Command Line Interface
The lettuce
CLI provides command-line access to all lettuce
components, allowing you to convert informal drug names to standardized OMOP concepts through a simple terminal interface.
Usage
Navigate to the /lettuce
directory
Run the CLI with uv
uv run --env-file .env lettuce-cli --informal_names "betnovate scalp application"
Examples
The following examples demonstrate common usage patterns for the Lettuce CLI.
Multiple informal names
uv run --env-file .env lettuce-cli \
--informal_names "betnovate scalp application" "metformin 500mg"
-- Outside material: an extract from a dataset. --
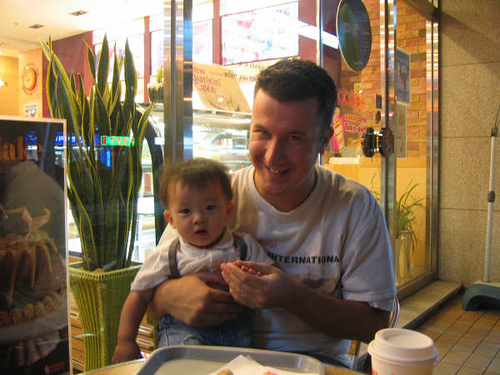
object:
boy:
[110, 156, 288, 365]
With vector search and LLM inference
uv run --env-file .env lettuce-cli \
--informal_names "betnovate scalp application" \
--vector_search \
--use_llm
Using a specific medical LLM
uv run --env-file .env lettuce-cli \
--informal_names "betnovate scalp application" \
--use_llm \
--llm_model MED_LLAMA_3_8B_V4
Arguments
--informal_names
(Required)
Provide one or more strings for Lettuce to infer concepts for. You can supply multiple names in a single command:
--informal_names "betnovate scalp application" "metformin 500mg"
--vector_search
, --no-vector_search
Default: --vector_search
(enabled)
Choose whether to perform vector search on supplied informal names.
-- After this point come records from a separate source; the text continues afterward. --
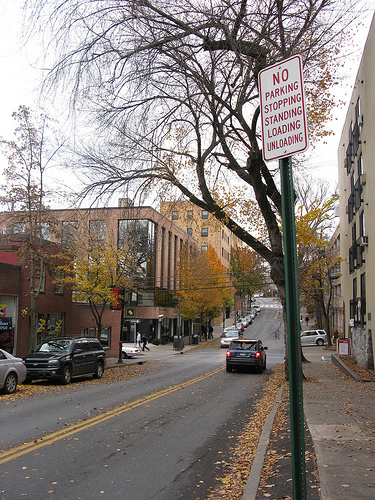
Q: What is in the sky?
A: Clouds.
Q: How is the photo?
A: Clear.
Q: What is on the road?
A: Car.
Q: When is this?
A: Daytime.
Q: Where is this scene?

Vector search requires a embeddings vector table to exist in your omop database.
--use_llm
, --no-use_llm
Default: --use_llm
(enabled)
Choose whether to have an LLM infer an OMOP concept for supplied informal names.
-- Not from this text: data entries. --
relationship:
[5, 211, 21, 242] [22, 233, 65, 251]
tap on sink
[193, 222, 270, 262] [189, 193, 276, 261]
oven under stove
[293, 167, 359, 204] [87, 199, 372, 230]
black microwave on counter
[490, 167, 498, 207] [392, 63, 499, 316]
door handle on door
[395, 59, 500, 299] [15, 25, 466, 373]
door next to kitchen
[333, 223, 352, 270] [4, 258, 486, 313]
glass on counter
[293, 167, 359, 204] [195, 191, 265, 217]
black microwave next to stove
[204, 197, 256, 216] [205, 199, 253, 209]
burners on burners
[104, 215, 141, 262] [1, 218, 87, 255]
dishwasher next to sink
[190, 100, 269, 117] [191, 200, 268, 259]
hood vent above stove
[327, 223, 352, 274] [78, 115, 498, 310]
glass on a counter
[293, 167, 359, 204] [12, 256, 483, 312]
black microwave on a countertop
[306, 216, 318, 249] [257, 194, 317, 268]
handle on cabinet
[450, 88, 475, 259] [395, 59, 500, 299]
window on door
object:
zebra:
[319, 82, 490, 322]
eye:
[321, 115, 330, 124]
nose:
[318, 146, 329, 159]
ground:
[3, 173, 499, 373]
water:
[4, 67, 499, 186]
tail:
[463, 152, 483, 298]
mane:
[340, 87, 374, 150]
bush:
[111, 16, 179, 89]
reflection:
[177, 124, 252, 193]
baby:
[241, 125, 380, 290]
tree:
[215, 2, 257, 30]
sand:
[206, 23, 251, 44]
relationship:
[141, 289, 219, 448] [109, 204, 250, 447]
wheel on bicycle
LLM usage will download the model weights, which requires ~5 GB disk space.
--temperature
Default: 0.0
Controls LLM generation randomness. A value of 0.0 produces deterministic results, while higher values (e.g., 0.9) produce more varied outputs.
--vocabulary_id
Default: None
The OMOP vocabularies to query in the OMOP-CDM database. You can specify vocabularies in two ways:
# As separate arguments
--vocabulary_id "RxNorm" "RxNorm Extension"
# OR as a comma-separated list
--vocabulary_id "RxNorm,RxNorm Extension"
Common vocabularies include:
- RxNorm
- RxNorm Extension
- SNOMED
- ICD10
- LOINC
--embed-vocab
Default: None
Vocabulary IDs for embedding filtering. You can specify vocabularies in two ways:
# As separate arguments
--embed-vocab "RxNorm" "SNOMED"
# OR as a comma-separated list
--embed-vocab "RxNorm,SNOMED"
--standard-concept
Default: False
Whether to filter output by the standard_concept field of the concept table.
--concept_ancestor
, --no-concept_ancestor
Default: --no-concept_ancestor
(disabled)
Controls whether to query the concept_ancestor table for hierarchical relationships.
--concept_relationship
, --no-concept_relationship
Default: --no-concept_relationship
(disabled)
Controls whether to query the concept_relationship table.
--max_separation_ancestor
Default: 1
The maximum levels of separation to return ancestors from the concept_ancestor query.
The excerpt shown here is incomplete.